As the bar dancer who
looks after her mentally challenged brother (some self-consciously
sensitive scenes between the siblings) and safeguards
her dignity ("I'm a dancer, not a prostitute,"
she screams at the tipsy tycoon), Mirza not only looks
lovely but brings a certain sensitivity to her part.
At times, for instance
at Daksh's engagement party, she looks as fragile and
yet as strong as Audrey Hepburn.
In the role of an independent-minded,
spirited and dignified working woman (still quite a
rarity in mainstream Hindi cinema!) Mirza certainly
makes a distinctive impact, quite different from how
Liza Minelli interpreted the working-class girl's role
in the original film.
The rest of the cast
and crew just follow "Arthur's" lead.
What shines through
this endearing adaptation is the director's romanticism.
Bose fills the film with long passages of courtship.
The sequence where Daksh
carries Mirza across a wooden bridge and catches a firefly
for her seems like a homage to the romanticism of the
golden era of Hindi cinema represented by Raj Kapoor
and Sanjay Leela Bhansali.
Sure, the whole affair that begins and ends with a stunning
smooch (the millionaire plants a wet smack right on
the show-girl's lips at a bus stand and she pays back
the compliment at the end) ends up looking rather unproductive
in the final reckoning.
But there are innumerable
moments in the film when we end up smiling at the plodding
and predictable progression of the romance.

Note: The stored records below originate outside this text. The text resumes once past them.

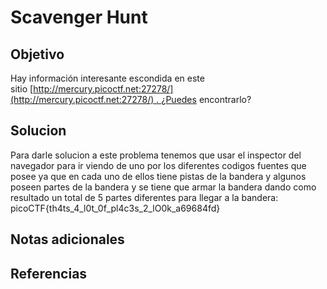 # Scavenger Hunt

## Objetivo
Hay información interesante escondida en este sitio [http://mercury.picoctf.net:27278/](http://mercury.picoctf.net:27278/) . ¿Puedes encontrarlo?

## Solucion
Para darle solucion a este problema tenemos que usar el inspector del navegador para ir viendo de uno por los diferentes codigos fuentes que posee ya que en cada uno de ellos tiene pistas de la bandera y algunos poseen partes de la bandera y se tiene que armar la bandera dando como resultado un total de 5 partes diferentes para llegar a la bandera:
picoCTF{th4ts_4_l0t_0f_pl4c3s_2_lO0k_a69684fd}
## Notas adicionales

## Referencias
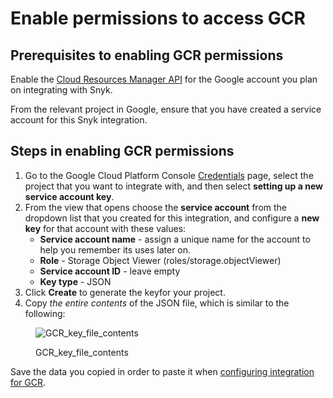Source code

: # Enable permissions to access GCR

## **Prerequisites to enabling GCR permissions**

Enable the [Cloud Resources Manager API](https://console.cloud.google.com/apis/library/cloudresourcemanager.googleapis.com?q=cloud%20resource%20manager\&id=16f5d23e-c895-4b9d-88e4-864c1766636f\&project=next-for-integration-testing) for the Google account you plan on integrating with Snyk.

From the relevant project in Google, ensure that you have created a service account for this Snyk integration.

## **Steps in enabling GCR permissions**

1. Go to the Google Cloud Platform Console [Credentials](https://console.cloud.google.com/apis/credentials) page, select the project that you want to integrate with, and then select **setting up a new service account key**.
2. From the view that opens choose the **service account** from the dropdown list that you created for this integration, and configure a **new key** for that account with these values:
   * **Service account name** - assign a unique name for the account to help you remember its uses later on.
   * **Role** - Storage Object Viewer (roles/storage.objectViewer)
   * **Service account ID** - leave empty
   * **Key type** - JSON
3. Click **Create** to generate the keyfor your project.
4. Copy _the entire contents_ of the JSON file, which is similar to the following:

<figure><img src="../../../../.gitbook/assets/uuid-c4e3b781-e575-5ab8-6cea-b0a8654068c4-en.png" alt="GCR_key_file_contents"><figcaption><p>GCR_key_file_contents</p></figcaption></figure>

Save the data you copied in order to paste it when [configuring integration for GCR](configure-integration-for-gcr.md).
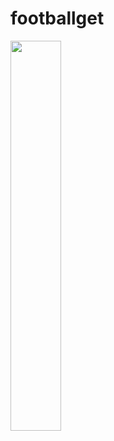 # footballget

<img src = "https://user-images.githubusercontent.com/41679458/137455703-e50526cb-bbbd-4c25-8081-a8d93ca4c3ac.png" width = "40%">
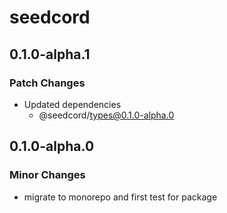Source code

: # seedcord

## 0.1.0-alpha.1

### Patch Changes

- Updated dependencies
  - @seedcord/types@0.1.0-alpha.0

## 0.1.0-alpha.0

### Minor Changes

- migrate to monorepo and first test for package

The rather parodic portrayal
of aristocracy, symbolised by Surekha Sirkri's broad
and ribald portrait of Daksh's grandmother, brings a
quality of indulgence to the narrative. If you can't
beat the super-rich, you might as well ridicule them.
Bose often catches his
economically challenged (and therefore noble) heroine
pottering around at home against the backdrop of fluttering
mustard curtains. This recurrent butterfly-in-flight
image serves well to underline the mood that "Tumsa
Nahin Dekha" purports to capture.
Airy, cheerful, sunny
and breezy - "Tumsa Nahin Dekha" doesn't aim
to be a romantic classic. It just wants to bring a very
popular Hollywood romantic comedy of the 1980s to contemporary
Bollywood in a sensible and engaging way.